Cluny, une grandeur en creux sous le regard d’Albert Thibaudet
Il y a des romans qui choisissent leur décor et d’autres qui l’exhument. Jean-Jacques Nuel appartient à la seconde catégorie. En plaçant en exergue les lignes d’Albert Thibaudet sur la ville, il annonce d’emblée que son terrain de jeu ne sera pas une bourgade pittoresque de Saône-et-Loire mais une plaie mal refermée. Le critique né à Tournus parlait d’un trou, d’une trouée, d’une anti-basilique dressée à l’emplacement du chœur détruit. Cette formule, brutale et magnifique, irrigue tout le livre. La cité que parcourt le lecteur se définit moins par ce qu’elle montre que par ce qu’elle a perdu, et ce vide fondateur agit comme une caisse de résonance pour les crimes qui vont s’y produire.

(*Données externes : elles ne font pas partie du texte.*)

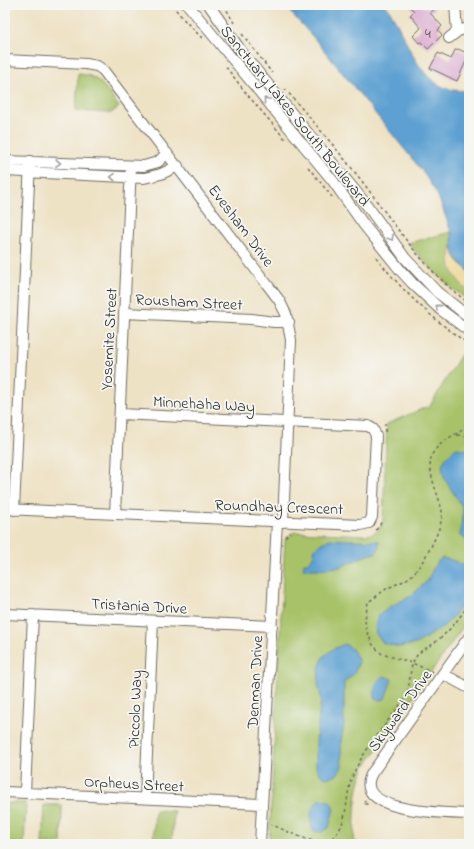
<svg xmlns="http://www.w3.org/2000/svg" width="474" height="849" font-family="'Indie Flower',sans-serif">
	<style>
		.green { fill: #a8c269; stroke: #6a764a }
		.sand { fill: #eeda9e; stroke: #8c8264 }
		.water { fill: #5da0d1; stroke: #44667e }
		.building { fill: #daaad0 }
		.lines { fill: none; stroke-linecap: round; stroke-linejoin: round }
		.minor-casing { stroke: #6f6b61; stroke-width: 12 }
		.path { stroke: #6f6b61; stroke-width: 1.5; stroke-dasharray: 3 3; stroke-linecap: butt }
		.minor { stroke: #fff; stroke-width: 10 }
		.oneway { stroke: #a0a0a0 }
		.labels { text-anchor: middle; stroke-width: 3.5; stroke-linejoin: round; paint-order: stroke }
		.number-label { font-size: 14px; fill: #574b54 }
		.street-label { font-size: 16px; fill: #2b2b2b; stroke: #f6f6f2 }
	</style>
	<rect width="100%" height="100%" fill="#f6f6f2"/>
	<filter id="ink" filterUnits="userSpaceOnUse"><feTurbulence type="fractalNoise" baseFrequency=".025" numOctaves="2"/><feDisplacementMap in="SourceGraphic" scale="8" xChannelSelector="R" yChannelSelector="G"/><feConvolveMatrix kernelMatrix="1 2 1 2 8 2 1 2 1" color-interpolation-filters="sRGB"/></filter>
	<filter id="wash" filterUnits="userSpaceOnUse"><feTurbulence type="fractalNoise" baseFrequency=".012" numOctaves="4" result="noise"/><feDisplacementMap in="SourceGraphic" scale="16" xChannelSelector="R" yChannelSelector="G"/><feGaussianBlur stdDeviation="0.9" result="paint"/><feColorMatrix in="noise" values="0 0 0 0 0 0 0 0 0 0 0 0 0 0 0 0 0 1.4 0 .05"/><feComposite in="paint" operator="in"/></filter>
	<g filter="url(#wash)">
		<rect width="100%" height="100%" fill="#eee2c5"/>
		<path class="green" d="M78,74C101,75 106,90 119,107L111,113L76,111Z
			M46,167L105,169L119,172L41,168Z
			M451,232L454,255L469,272V301C447,285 426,265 409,243Z
			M468,343L469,618L364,768C354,792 355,819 354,844H269L285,539L294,532L366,535C376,534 381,529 383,520L387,424L426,407L428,409Z
			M7,803H26L24,844H5Z
			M44,805H62L61,844H42Z
			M155,810L174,811L172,844H153Z"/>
		<path class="sand" d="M452,244C453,259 459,262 469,272V292C452,275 447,268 452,244Z"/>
		<path class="water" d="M284,5H386C409,37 418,97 469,90V272L454,255L451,232L443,209L437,194L423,172L314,38Z
			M456,448L469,450V541L460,536L463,508L444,478L442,464L448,455Z
			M329,539L379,541V549L375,553L362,557L340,567L320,569H303L304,563H308L313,557L315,548Z
			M442,558L452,560L469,568V595L454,616L444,626L416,644L399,647L383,643L376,634L375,627L378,616L391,606L411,596L427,581L436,563Z
			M345,644L353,650L359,662L354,674L344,682V724L341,741L342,767L336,776L325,778L320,774L316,767V741L321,698L318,684L319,669L323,657L333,649Z
			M384,676L392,679L385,699L380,700L375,698C374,689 375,680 384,676Z
			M321,799L330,801L334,809L329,828L321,832L313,831C309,819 309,806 321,799Z"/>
		<g id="blocks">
			<path class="building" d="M408,5H421L423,7L436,8L430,13L442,26L438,30L442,35L428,49L421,42L419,43L413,36L421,28L410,15L414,11Z
				M458,49L469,54V55L457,81L430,68L438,53L451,59L455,50Z"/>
		</g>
	</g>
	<g filter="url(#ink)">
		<use href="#blocks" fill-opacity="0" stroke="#6f6b61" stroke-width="1"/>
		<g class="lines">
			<g class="minor-casing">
				<path id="minor" d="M188,5L333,181L364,225L401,271L412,283L441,310L469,331
					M209,5L244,55L366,204L405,258L437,292L469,317
					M455,5L457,31
					M449,38L458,31L468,28
					M5,60L86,64L97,66L103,70L279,300L286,314L291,340L283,522
					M5,161L144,166L158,162L167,153
					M5,171L144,178L161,174L178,166
					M124,313L252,319L274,322H289
					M5,509L360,525L369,523L372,517L376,436L373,429L368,426L120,414
					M14,510L30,161
					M115,514L131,166
					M5,614L272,626
					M469,637L372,773C349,813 448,813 469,814
					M443,674L469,688
					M5,792L262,804
					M25,793L33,615
					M145,798L153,621
					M260,844L277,521"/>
			</g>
			<path class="path" d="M172,5L186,22L202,38
				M224,5L234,23
				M242,34L272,73
				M226,67L246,93L287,141
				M285,89C311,119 337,149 361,180C395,224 424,271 469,303
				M308,167L332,197
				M376,257C402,291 433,320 469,344
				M385,432V424
				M457,435L469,436
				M376,530L380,525L382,520
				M285,537L291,532
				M433,672L412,663L382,654L373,645L366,630L365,619L368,602C375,598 381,592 388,588C396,584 406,581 412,575C423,565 444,526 442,512C440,496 424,469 433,453C441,440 457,434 469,426
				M366,800L363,803L370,805
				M270,824C281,828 317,847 327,841C348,831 345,803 350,784C356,758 390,719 406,697C412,683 407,665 419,653C423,649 429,647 434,643C450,631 458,620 469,604"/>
			<use href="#minor" class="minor"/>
		</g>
		<defs><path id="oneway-chevron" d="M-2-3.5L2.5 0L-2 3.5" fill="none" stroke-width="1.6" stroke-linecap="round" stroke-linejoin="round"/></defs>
		<g class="oneway">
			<use href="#oneway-chevron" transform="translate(266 100) rotate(-130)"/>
			<use href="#oneway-chevron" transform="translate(58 163) rotate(3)"/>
			<use href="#oneway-chevron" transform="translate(113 177) rotate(-177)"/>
			<use href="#oneway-chevron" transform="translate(391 238) rotate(56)"/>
			<use href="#oneway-chevron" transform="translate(438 307) rotate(-139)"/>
		</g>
	</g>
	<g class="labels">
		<g class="number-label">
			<text x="428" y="38">4</text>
		</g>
		<g class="street-label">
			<text transform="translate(296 115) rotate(51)" y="6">Sanctuary Lakes South Boulevard</text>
			<text transform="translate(242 225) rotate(53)" y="6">Evesham Drive</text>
			<text transform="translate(189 301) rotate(3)" y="6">Rousham Street</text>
			<text transform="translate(108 339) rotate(-87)" y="6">Yosemite Street</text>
			<text transform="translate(204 403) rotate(3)" y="6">Minnehaha Way</text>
			<text transform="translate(279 506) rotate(2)" y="6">Roundhay Crescent</text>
			<text transform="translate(139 605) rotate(3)" y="6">Tristania Drive</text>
			<text transform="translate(254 682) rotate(-87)" y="6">Denman Drive</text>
			<text transform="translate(134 709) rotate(-88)" y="6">Piccolo Way</text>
			<text transform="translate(399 710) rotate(-54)" y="6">Skyward Drive</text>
			<text transform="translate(134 783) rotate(3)" y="6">Orpheus Street</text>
		</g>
	</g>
	<rect width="474" height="849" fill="none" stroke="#f6f6f2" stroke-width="20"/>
</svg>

Le narrateur ne se prive pas de rappeler les chiffres qui donnent le vertige. Cluny III, achevée en 1130, mesurait cent quatre-vingt-sept mètres de long et dépassait trente mètres sous voûtes, plus vaste église de la chrétienté jusqu’à l’édification de Saint-Pierre de Rome. Il n’en subsiste guère qu’un dixième, les clochers de l’Eau bénite et de l’Horloge, quelques bases de piliers, des maquettes et des reconstitutions en trois dimensions qui peinent à restituer l’ampleur disparue. Nuel intègre cette pédagogie sans jamais l’alourdir, en laissant son enquêteur commenter, ironiser, s’agacer même des raccourcis touristiques. L’érudition circule ainsi dans le récit à hauteur d’homme, portée par une voix qui digresse et revient toujours à son fil.
Autour de ce cœur manquant gravitent les lieux qui donnent au roman sa géographie précise : le palais du pape Gélase et son entrée gothique restaurée en 1873, le palais Jacques d’Amboise devenu hôtel de ville avec ses plaques d’albâtre ornées de motifs empruntés à la Renaissance italienne, le parc abbatial et ses arbres séculaires éprouvés par la tempête, la rue Lamartine piétonne les jours de marché. Cinq mille habitants, une notoriété mondiale, un patrimoine écrasant. Nuel fait de cette disproportion le ressort discret de son intrigue, et l’abbaye ruinée s’impose comme une présence vivante, une masse silencieuse qui observe les allées et venues des vivants sans jamais livrer ses secrets.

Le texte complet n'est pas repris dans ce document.